## REQUIREMENT
Skip the pictures, please, and write out exactly the lines from the opening of the data through the line containing "Department of Accounting".

Start of SUPPLIED MATERIAL

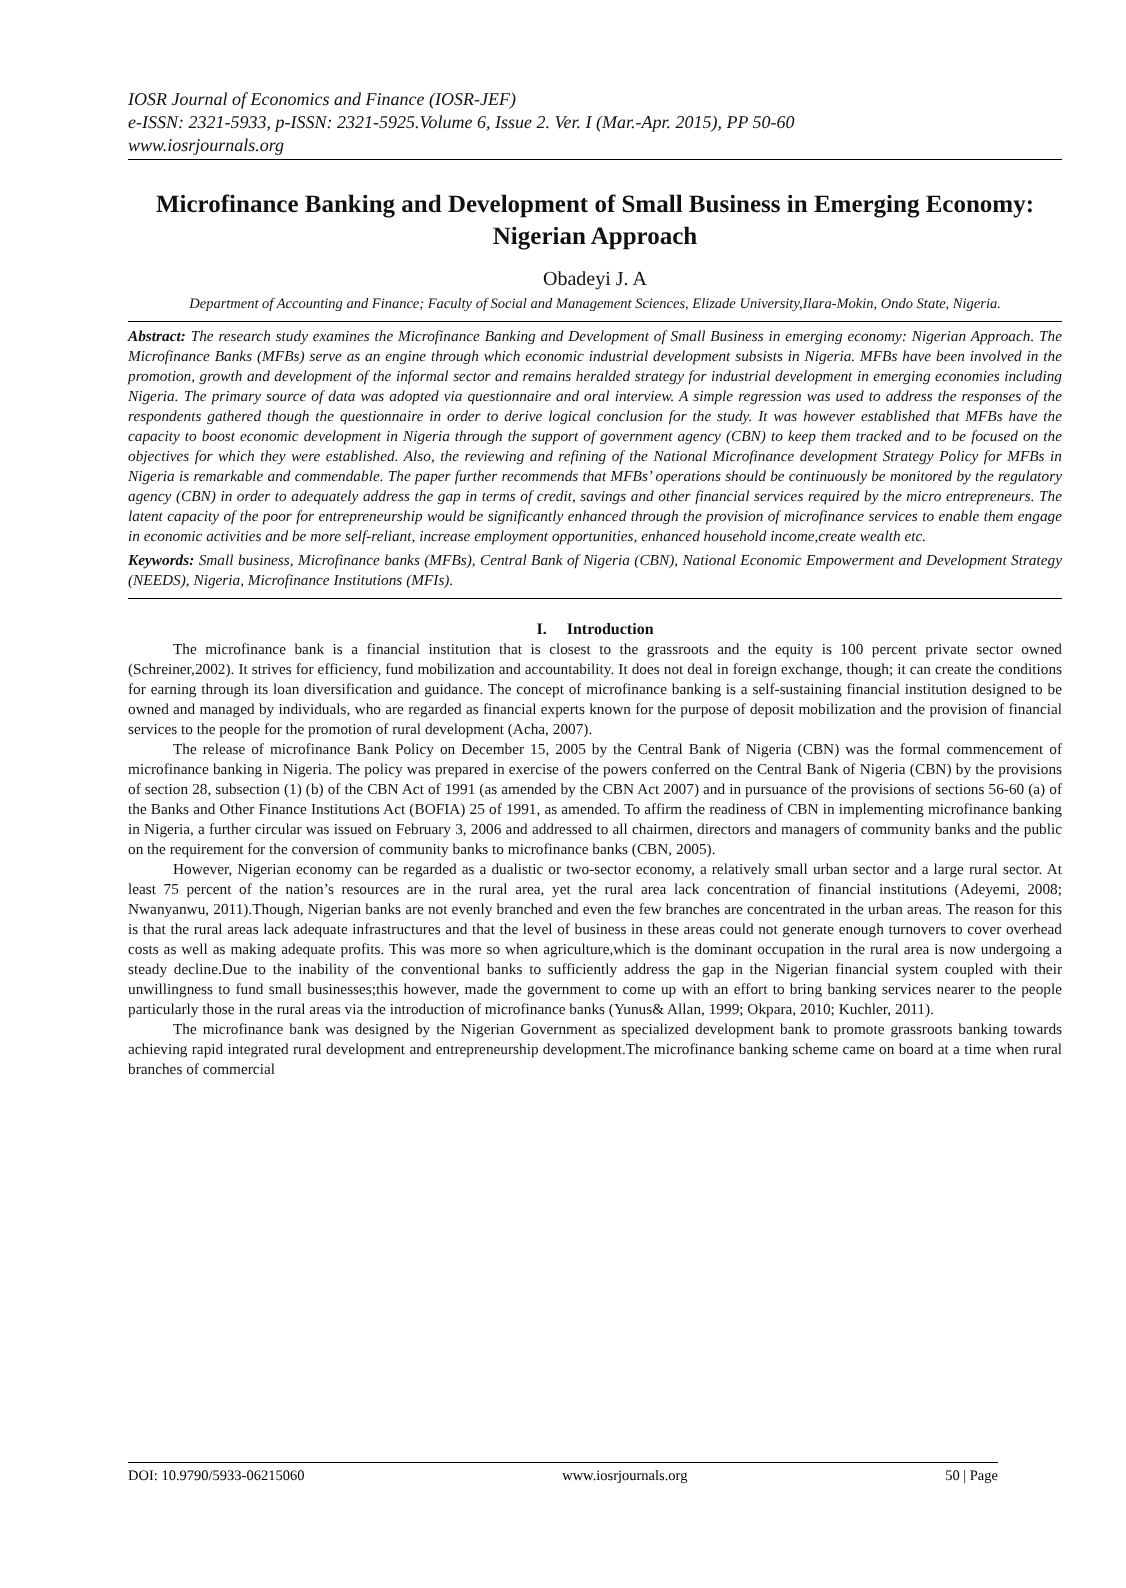IOSR Journal of Economics and Finance (IOSR-JEF)
e-ISSN: 2321-5933, p-ISSN: 2321-5925.Volume 6, Issue 2. Ver. I (Mar.-Apr. 2015), PP 50-60
www.iosrjournals.org
Microfinance Banking and Development of Small Business in Emerging Economy: Nigerian Approach
Obadeyi J. A
Department of Accounting and Finance; Faculty of Social and Management Sciences, Elizade University,Ilara-Mokin, Ondo State, Nigeria.
Abstract: The research study examines the Microfinance Banking and Development of Small Business in emerging economy: Nigerian Approach. The Microfinance Banks (MFBs) serve as an engine through which economic industrial development subsists in Nigeria. MFBs have been involved in the promotion, growth and development of the informal sector and remains heralded strategy for industrial development in emerging economies including Nigeria. The primary source of data was adopted via questionnaire and oral interview. A simple regression was used to address the responses of the respondents gathered though the questionnaire in order to derive logical conclusion for the study. It was however established that MFBs have the capacity to boost economic development in Nigeria through the support of government agency (CBN) to keep them tracked and to be focused on the objectives for which they were established. Also, the reviewing and refining of the National Microfinance development Strategy Policy for MFBs in Nigeria is remarkable and commendable. The paper further recommends that MFBs’ operations should be continuously be monitored by the regulatory agency (CBN) in order to adequately address the gap in terms of credit, savings and other financial services required by the micro entrepreneurs. The latent capacity of the poor for entrepreneurship would be significantly enhanced through the provision of microfinance services to enable them engage in economic activities and be more self-reliant, increase employment opportunities, enhanced household income,create wealth etc.
Keywords: Small business, Microfinance banks (MFBs), Central Bank of Nigeria (CBN), National Economic Empowerment and Development Strategy (NEEDS), Nigeria, Microfinance Institutions (MFIs).
I. Introduction
The microfinance bank is a financial institution that is closest to the grassroots and the equity is 100 percent private sector owned (Schreiner,2002). It strives for efficiency, fund mobilization and accountability. It does not deal in foreign exchange, though; it can create the conditions for earning through its loan diversification and guidance. The concept of microfinance banking is a self-sustaining financial institution designed to be owned and managed by individuals, who are regarded as financial experts known for the purpose of deposit mobilization and the provision of financial services to the people for the promotion of rural development (Acha, 2007).
The release of microfinance Bank Policy on December 15, 2005 by the Central Bank of Nigeria (CBN) was the formal commencement of microfinance banking in Nigeria. The policy was prepared in exercise of the powers conferred on the Central Bank of Nigeria (CBN) by the provisions of section 28, subsection (1) (b) of the CBN Act of 1991 (as amended by the CBN Act 2007) and in pursuance of the provisions of sections 56-60 (a) of the Banks and Other Finance Institutions Act (BOFIA) 25 of 1991, as amended. To affirm the readiness of CBN in implementing microfinance banking in Nigeria, a further circular was issued on February 3, 2006 and addressed to all chairmen, directors and managers of community banks and the public on the requirement for the conversion of community banks to microfinance banks (CBN, 2005).
However, Nigerian economy can be regarded as a dualistic or two-sector economy, a relatively small urban sector and a large rural sector. At least 75 percent of the nation’s resources are in the rural area, yet the rural area lack concentration of financial institutions (Adeyemi, 2008; Nwanyanwu, 2011).Though, Nigerian banks are not evenly branched and even the few branches are concentrated in the urban areas. The reason for this is that the rural areas lack adequate infrastructures and that the level of business in these areas could not generate enough turnovers to cover overhead costs as well as making adequate profits. This was more so when agriculture,which is the dominant occupation in the rural area is now undergoing a steady decline.Due to the inability of the conventional banks to sufficiently address the gap in the Nigerian financial system coupled with their unwillingness to fund small businesses;this however, made the government to come up with an effort to bring banking services nearer to the people particularly those in the rural areas via the introduction of microfinance banks (Yunus& Allan, 1999; Okpara, 2010; Kuchler, 2011).
The microfinance bank was designed by the Nigerian Government as specialized development bank to promote grassroots banking towards achieving rapid integrated rural development and entrepreneurship development.The microfinance banking scheme came on board at a time when rural branches of commercial
DOI: 10.9790/5933-06215060 www.iosrjournals.org 50 | Page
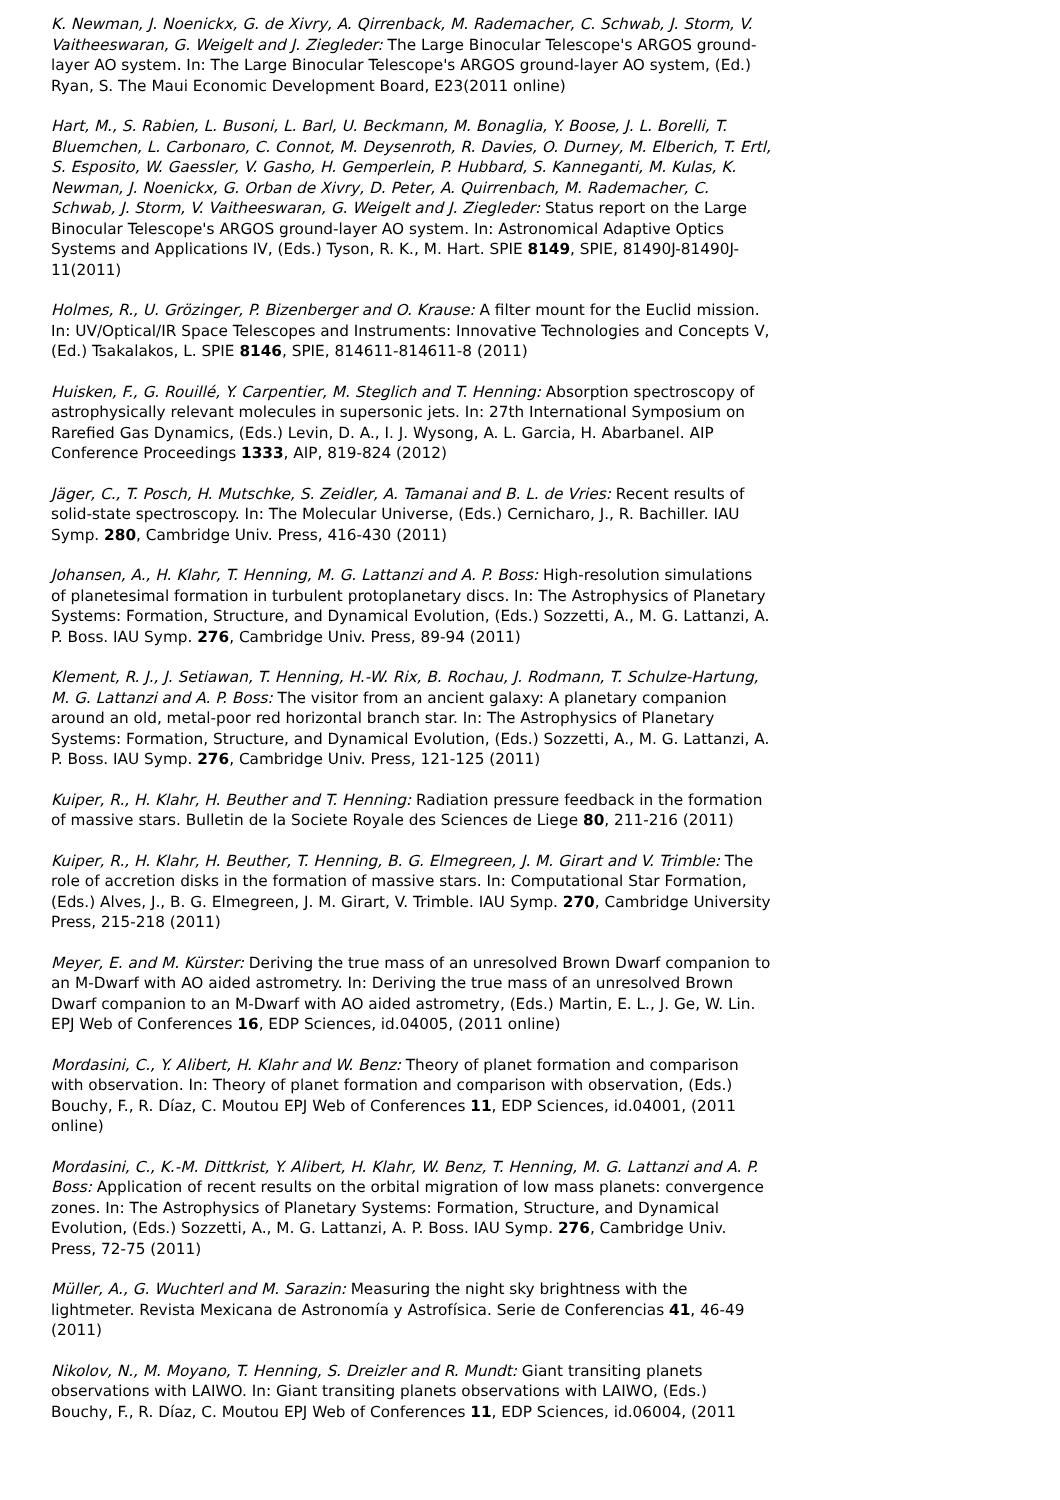K. Newman, J. Noenickx, G. de Xivry, A. Qirrenback, M. Rademacher, C. Schwab, J. Storm, V. Vaitheeswaran, G. Weigelt and J. Ziegleder: The Large Binocular Telescope's ARGOS ground-layer AO system. In: The Large Binocular Telescope's ARGOS ground-layer AO system, (Ed.) Ryan, S. The Maui Economic Development Board, E23(2011 online)
Hart, M., S. Rabien, L. Busoni, L. Barl, U. Beckmann, M. Bonaglia, Y. Boose, J. L. Borelli, T. Bluemchen, L. Carbonaro, C. Connot, M. Deysenroth, R. Davies, O. Durney, M. Elberich, T. Ertl, S. Esposito, W. Gaessler, V. Gasho, H. Gemperlein, P. Hubbard, S. Kanneganti, M. Kulas, K. Newman, J. Noenickx, G. Orban de Xivry, D. Peter, A. Quirrenbach, M. Rademacher, C. Schwab, J. Storm, V. Vaitheeswaran, G. Weigelt and J. Ziegleder: Status report on the Large Binocular Telescope's ARGOS ground-layer AO system. In: Astronomical Adaptive Optics Systems and Applications IV, (Eds.) Tyson, R. K., M. Hart. SPIE 8149, SPIE, 81490J-81490J-11(2011)
Holmes, R., U. Grözinger, P. Bizenberger and O. Krause: A filter mount for the Euclid mission. In: UV/Optical/IR Space Telescopes and Instruments: Innovative Technologies and Concepts V, (Ed.) Tsakalakos, L. SPIE 8146, SPIE, 814611-814611-8 (2011)
Huisken, F., G. Rouillé, Y. Carpentier, M. Steglich and T. Henning: Absorption spectroscopy of astrophysically relevant molecules in supersonic jets. In: 27th International Symposium on Rarefied Gas Dynamics, (Eds.) Levin, D. A., I. J. Wysong, A. L. Garcia, H. Abarbanel. AIP Conference Proceedings 1333, AIP, 819-824 (2012)
Jäger, C., T. Posch, H. Mutschke, S. Zeidler, A. Tamanai and B. L. de Vries: Recent results of solid-state spectroscopy. In: The Molecular Universe, (Eds.) Cernicharo, J., R. Bachiller. IAU Symp. 280, Cambridge Univ. Press, 416-430 (2011)
Johansen, A., H. Klahr, T. Henning, M. G. Lattanzi and A. P. Boss: High-resolution simulations of planetesimal formation in turbulent protoplanetary discs. In: The Astrophysics of Planetary Systems: Formation, Structure, and Dynamical Evolution, (Eds.) Sozzetti, A., M. G. Lattanzi, A. P. Boss. IAU Symp. 276, Cambridge Univ. Press, 89-94 (2011)
Klement, R. J., J. Setiawan, T. Henning, H.-W. Rix, B. Rochau, J. Rodmann, T. Schulze-Hartung, M. G. Lattanzi and A. P. Boss: The visitor from an ancient galaxy: A planetary companion around an old, metal-poor red horizontal branch star. In: The Astrophysics of Planetary Systems: Formation, Structure, and Dynamical Evolution, (Eds.) Sozzetti, A., M. G. Lattanzi, A. P. Boss. IAU Symp. 276, Cambridge Univ. Press, 121-125 (2011)
Kuiper, R., H. Klahr, H. Beuther and T. Henning: Radiation pressure feedback in the formation of massive stars. Bulletin de la Societe Royale des Sciences de Liege 80, 211-216 (2011)
Kuiper, R., H. Klahr, H. Beuther, T. Henning, B. G. Elmegreen, J. M. Girart and V. Trimble: The role of accretion disks in the formation of massive stars. In: Computational Star Formation, (Eds.) Alves, J., B. G. Elmegreen, J. M. Girart, V. Trimble. IAU Symp. 270, Cambridge University Press, 215-218 (2011)
Meyer, E. and M. Kürster: Deriving the true mass of an unresolved Brown Dwarf companion to an M-Dwarf with AO aided astrometry. In: Deriving the true mass of an unresolved Brown Dwarf companion to an M-Dwarf with AO aided astrometry, (Eds.) Martin, E. L., J. Ge, W. Lin. EPJ Web of Conferences 16, EDP Sciences, id.04005, (2011 online)
Mordasini, C., Y. Alibert, H. Klahr and W. Benz: Theory of planet formation and comparison with observation. In: Theory of planet formation and comparison with observation, (Eds.) Bouchy, F., R. Díaz, C. Moutou EPJ Web of Conferences 11, EDP Sciences, id.04001, (2011 online)
Mordasini, C., K.-M. Dittkrist, Y. Alibert, H. Klahr, W. Benz, T. Henning, M. G. Lattanzi and A. P. Boss: Application of recent results on the orbital migration of low mass planets: convergence zones. In: The Astrophysics of Planetary Systems: Formation, Structure, and Dynamical Evolution, (Eds.) Sozzetti, A., M. G. Lattanzi, A. P. Boss. IAU Symp. 276, Cambridge Univ. Press, 72-75 (2011)
Müller, A., G. Wuchterl and M. Sarazin: Measuring the night sky brightness with the lightmeter. Revista Mexicana de Astronomía y Astrofísica. Serie de Conferencias 41, 46-49 (2011)
Nikolov, N., M. Moyano, T. Henning, S. Dreizler and R. Mundt: Giant transiting planets observations with LAIWO. In: Giant transiting planets observations with LAIWO, (Eds.) Bouchy, F., R. Díaz, C. Moutou EPJ Web of Conferences 11, EDP Sciences, id.06004, (2011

End of SUPPLIED MATERIAL

## WRITTEN ANSWER
IOSR Journal of Economics and Finance (IOSR-JEF)
e-ISSN: 2321-5933, p-ISSN: 2321-5925.Volume 6, Issue 2. Ver. I (Mar.-Apr. 2015), PP 50-60
www.iosrjournals.org
Microfinance Banking and Development of Small Business in Emerging Economy: Nigerian Approach
Obadeyi J. A
Department of Accounting and Finance; Faculty of Social and Management Sciences, Elizade University,Ilara-Mokin, Ondo State, Nigeria.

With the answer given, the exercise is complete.